◆ Consegna 1
Conta quante righe delle voci contengono la stringa "tuplet" e indica soltanto il numero.

Ordinanza emessa il 28 novembre 2006 dalla Corte di appello di Perugia nel procedimento penale a carico di Maragoni Mauro Processo penale - Appello - Modifiche normative - Possibilita' per il pubblico ministero di proporre appello contro le sentenze di proscioglimento - Preclusione, salvo nelle ipotesi di cui all'articolo 603, comma 2, cod. proc...

LA CORTE DI APPELLO

Visti gli atti del procedimento penale a carico di Maragoni Mauro, che e' stato assolto, con sentenza in data 15 dicembre 2004 del Tribunale di Terni in composizione monocratica, dal reato di omicidio colposo in danno di Giubila Ulisse; sentenza impugnata, in via principale dal p.g. con atto depositato in data 28 maggio 2005, nonche' in via incidentale dalle parti civili costituite, con atto depositato in data 11 luglio 2005;

Sentiti il p.g. di udienza e le parti private che hanno chiesto la sospensione del presente procedimento richiamandosi a precedenti ordinanze di questa Corte che ha sollevato l'eccezione di illegittimita' costituzionale del combinato disposto degli artt. 593 c.p.p., come modificato dall'art. 1 legge n. 46/2006, e 10, legge cit., nonche' degli artt. 6, comma 1, legge n. 46/2006 e 576 c.p.p. come novellato;

O s s e r v a

Nel presente processo la questione di illegittimita' del combinato disposto normativo di cui sopra si presenta certamente rilevante in quanto la Corte, investita dall'appello proposto dal p.m. avverso una sentenza di proscioglimento, in applicazione delle norme impugnate, dovrebbe dichiarare l'inammissibilita' dell'appello medesimo;

Nel caso di specie risulta rilevante altresi' la questione con riferimento all'art. 576 c.p.p., nella parte in cui, secondo una determinata interpretazione, la norma, come novellata, escluderebbe il potere di proporre appello avverso le sentenze di proscioglimento anche in capo alla parte civile, e parimenti determinerebbe, ai sensi dell'art. 10, comma 1, legge n. 46/2006, la declaratoria di inammissibilita' dell'appello gia' proposto, con conseguente illegittima compressione dei diritti della persona danneggiata dal reato.

Ritiene la Corte che l'esame della prima questione sia pregiudiziale ed assorbente in quanto, la eventuale pronuncia di non manifesta infondatezza della eccezione relativa alla soppressione del potere di appello in capo al p.m., determina la necessita' di sospensione del processo ai fini della trasmissione degli atti alla Corte Costituzionale, qualunque opinione si prediliga in ordine alla permanenza o meno del potere di appello in capo alla parte civile, posto che non e' processualmente possibile la separazione e quindi la trattazione del solo appello proposto a fini civili, qualora ritenuto ammissibile.

◆ Dati forniti

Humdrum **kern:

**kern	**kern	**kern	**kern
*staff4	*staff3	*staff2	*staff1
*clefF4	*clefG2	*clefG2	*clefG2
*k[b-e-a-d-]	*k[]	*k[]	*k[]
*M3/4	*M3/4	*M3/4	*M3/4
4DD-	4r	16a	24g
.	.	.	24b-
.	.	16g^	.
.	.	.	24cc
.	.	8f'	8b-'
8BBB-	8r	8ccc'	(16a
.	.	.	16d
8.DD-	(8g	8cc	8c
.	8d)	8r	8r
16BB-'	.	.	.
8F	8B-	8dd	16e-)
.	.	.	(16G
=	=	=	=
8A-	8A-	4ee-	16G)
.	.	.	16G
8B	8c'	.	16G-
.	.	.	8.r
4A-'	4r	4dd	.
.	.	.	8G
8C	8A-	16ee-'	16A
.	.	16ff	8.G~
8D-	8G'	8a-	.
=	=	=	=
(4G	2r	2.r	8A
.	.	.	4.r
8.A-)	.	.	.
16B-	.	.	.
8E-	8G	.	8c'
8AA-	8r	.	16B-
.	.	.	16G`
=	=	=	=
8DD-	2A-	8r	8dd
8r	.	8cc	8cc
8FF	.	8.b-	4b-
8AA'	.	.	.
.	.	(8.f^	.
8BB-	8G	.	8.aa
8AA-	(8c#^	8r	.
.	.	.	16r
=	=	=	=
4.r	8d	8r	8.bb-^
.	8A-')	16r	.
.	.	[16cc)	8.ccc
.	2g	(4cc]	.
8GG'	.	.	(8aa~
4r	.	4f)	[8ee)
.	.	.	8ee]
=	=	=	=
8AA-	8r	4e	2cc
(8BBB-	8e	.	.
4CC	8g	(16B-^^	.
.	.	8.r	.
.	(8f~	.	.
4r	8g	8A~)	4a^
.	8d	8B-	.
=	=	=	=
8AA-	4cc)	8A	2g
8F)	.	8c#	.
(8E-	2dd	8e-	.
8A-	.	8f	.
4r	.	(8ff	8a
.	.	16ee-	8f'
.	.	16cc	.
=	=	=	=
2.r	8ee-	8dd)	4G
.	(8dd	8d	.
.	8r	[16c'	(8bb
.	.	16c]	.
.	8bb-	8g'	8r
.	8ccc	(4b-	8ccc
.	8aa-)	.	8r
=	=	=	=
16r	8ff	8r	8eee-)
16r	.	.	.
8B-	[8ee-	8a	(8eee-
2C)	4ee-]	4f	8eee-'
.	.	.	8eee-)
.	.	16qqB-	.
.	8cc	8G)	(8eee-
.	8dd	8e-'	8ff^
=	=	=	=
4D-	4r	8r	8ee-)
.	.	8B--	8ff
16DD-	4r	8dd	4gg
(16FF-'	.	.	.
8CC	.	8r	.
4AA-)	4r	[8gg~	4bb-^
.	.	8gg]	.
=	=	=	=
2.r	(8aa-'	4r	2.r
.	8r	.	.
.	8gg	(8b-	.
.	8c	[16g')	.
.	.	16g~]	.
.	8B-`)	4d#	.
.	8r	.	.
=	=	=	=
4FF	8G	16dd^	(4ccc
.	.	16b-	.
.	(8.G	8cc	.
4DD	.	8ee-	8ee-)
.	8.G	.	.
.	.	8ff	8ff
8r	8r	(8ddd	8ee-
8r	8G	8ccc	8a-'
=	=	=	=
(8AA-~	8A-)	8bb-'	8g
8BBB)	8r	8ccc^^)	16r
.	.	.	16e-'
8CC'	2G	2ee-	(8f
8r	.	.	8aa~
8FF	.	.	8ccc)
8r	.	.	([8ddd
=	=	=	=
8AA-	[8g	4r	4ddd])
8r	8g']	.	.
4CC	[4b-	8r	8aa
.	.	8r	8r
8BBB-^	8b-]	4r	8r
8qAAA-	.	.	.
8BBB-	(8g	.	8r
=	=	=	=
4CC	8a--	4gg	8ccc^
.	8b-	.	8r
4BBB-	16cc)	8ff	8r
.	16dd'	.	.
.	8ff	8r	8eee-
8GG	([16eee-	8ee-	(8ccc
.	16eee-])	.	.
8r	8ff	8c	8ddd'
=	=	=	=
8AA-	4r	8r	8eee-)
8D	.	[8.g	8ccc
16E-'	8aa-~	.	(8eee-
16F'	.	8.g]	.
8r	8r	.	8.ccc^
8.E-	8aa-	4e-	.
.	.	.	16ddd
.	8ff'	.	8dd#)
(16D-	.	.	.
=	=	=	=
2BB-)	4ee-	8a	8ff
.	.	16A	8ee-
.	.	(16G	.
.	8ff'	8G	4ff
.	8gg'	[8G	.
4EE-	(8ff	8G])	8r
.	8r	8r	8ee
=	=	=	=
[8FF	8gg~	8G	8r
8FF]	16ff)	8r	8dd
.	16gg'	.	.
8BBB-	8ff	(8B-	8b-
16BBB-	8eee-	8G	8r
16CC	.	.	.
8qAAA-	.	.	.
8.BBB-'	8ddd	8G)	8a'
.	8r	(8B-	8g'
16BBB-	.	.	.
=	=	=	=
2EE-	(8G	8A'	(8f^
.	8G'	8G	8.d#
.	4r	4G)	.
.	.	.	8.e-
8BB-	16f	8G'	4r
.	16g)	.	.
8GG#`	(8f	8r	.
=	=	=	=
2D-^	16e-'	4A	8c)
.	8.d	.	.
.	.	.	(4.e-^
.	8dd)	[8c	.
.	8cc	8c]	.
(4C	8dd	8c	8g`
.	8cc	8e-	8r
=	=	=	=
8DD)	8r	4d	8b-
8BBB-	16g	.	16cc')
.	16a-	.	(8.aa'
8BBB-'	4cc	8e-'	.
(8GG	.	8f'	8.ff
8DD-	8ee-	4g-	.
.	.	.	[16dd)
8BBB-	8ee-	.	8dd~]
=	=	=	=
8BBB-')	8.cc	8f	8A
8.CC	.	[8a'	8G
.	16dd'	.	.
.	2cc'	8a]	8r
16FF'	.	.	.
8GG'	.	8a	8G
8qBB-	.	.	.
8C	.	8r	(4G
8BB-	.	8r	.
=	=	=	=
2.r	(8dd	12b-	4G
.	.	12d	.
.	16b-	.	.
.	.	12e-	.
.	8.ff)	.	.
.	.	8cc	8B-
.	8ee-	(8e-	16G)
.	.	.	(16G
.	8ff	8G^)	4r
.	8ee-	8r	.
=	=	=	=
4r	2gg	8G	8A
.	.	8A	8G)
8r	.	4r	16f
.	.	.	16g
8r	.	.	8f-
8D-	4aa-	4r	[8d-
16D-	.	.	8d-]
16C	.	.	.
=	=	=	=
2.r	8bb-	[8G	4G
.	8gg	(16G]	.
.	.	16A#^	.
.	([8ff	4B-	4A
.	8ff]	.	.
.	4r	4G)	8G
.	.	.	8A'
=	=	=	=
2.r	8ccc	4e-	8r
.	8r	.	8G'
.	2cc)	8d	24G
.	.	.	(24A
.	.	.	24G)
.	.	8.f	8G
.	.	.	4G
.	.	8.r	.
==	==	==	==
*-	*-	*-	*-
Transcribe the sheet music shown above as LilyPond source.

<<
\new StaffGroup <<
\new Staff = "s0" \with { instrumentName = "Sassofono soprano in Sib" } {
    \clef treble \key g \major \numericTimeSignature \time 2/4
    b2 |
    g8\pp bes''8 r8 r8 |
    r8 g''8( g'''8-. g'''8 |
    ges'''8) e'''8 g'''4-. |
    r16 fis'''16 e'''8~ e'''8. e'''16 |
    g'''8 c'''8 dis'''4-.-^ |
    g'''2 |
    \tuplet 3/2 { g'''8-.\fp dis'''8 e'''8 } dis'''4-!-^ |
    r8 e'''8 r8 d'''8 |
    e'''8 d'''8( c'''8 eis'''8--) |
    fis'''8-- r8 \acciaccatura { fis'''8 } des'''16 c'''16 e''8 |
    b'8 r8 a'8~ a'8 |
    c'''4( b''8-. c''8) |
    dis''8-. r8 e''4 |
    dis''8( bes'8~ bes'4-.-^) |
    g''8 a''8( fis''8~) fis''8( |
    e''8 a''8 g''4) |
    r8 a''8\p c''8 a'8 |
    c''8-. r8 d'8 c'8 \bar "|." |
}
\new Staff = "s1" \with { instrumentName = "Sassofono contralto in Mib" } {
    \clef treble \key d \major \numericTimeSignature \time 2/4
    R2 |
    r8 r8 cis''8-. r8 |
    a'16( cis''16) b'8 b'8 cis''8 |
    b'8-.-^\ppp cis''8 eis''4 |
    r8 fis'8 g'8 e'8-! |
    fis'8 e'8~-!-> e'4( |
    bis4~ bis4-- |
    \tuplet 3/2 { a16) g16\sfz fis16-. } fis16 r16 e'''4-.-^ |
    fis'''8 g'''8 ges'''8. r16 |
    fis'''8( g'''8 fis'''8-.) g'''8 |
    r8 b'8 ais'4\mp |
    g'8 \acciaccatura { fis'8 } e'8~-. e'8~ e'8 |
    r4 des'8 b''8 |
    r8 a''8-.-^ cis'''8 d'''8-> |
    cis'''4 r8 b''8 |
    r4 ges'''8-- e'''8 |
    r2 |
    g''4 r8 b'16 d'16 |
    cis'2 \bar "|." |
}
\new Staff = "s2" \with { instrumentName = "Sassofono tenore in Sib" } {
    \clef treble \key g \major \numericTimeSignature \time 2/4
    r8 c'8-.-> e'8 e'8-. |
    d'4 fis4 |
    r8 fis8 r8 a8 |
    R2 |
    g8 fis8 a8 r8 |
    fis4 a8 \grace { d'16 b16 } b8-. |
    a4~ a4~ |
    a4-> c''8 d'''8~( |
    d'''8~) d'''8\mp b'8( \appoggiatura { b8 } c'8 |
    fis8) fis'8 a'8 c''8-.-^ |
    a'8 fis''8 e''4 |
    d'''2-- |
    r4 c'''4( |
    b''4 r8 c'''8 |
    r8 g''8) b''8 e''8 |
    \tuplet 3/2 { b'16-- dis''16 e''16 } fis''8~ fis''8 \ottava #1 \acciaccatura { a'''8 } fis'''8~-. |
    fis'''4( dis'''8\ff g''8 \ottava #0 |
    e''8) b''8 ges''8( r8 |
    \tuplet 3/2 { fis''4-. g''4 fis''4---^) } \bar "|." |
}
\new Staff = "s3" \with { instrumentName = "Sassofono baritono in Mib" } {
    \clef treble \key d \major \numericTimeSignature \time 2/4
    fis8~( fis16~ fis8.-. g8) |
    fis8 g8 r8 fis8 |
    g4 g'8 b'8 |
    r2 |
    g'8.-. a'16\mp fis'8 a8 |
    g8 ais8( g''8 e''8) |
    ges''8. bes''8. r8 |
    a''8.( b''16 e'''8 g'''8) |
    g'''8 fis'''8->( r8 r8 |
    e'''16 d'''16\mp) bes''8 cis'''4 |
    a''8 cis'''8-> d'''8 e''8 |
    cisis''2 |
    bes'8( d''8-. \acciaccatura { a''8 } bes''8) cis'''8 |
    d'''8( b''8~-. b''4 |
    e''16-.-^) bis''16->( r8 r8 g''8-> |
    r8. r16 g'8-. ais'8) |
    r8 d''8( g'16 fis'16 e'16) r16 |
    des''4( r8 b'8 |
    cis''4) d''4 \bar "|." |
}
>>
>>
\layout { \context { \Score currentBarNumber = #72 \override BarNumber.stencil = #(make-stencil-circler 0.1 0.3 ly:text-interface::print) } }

◆ Consegna 2
Trascrivi senza modifiche il brano dell'ordinanza della Corte di appello che comincia con "Ordinanza emessa il" e prosegue fino a "2, cod. proc...".

◆ Risposta 1
4

◆ Risposta 2
Ordinanza emessa il 28 novembre 2006 dalla Corte di appello di Perugia nel procedimento penale a carico di Maragoni Mauro Processo penale - Appello - Modifiche normative - Possibilita' per il pubblico ministero di proporre appello contro le sentenze di proscioglimento - Preclusione, salvo nelle ipotesi di cui all'articolo 603, comma 2, cod. proc...